Reproduce the stretch from the line containing "sub-region: Taubate" through the line containing "longitude: 0.4094", swapping every "latitude" for "lat" and leaving all else unchanged.
=====
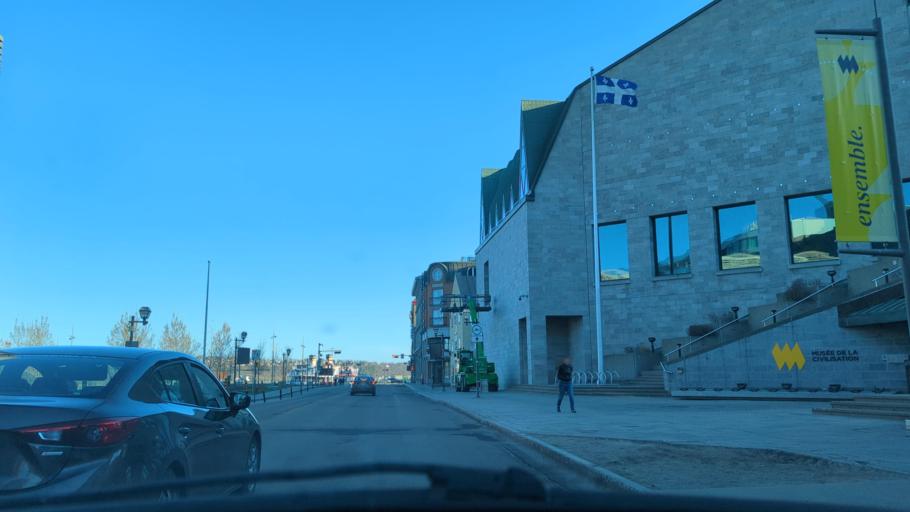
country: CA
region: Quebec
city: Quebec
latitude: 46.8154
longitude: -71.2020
=====
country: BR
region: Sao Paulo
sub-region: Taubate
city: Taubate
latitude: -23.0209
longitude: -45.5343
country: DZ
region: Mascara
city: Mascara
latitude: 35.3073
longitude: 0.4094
=====
THE RESPONSE:
sub-region: Taubate
city: Taubate
lat: -23.0209
longitude: -45.5343
country: DZ
region: Mascara
city: Mascara
lat: 35.3073
longitude: 0.4094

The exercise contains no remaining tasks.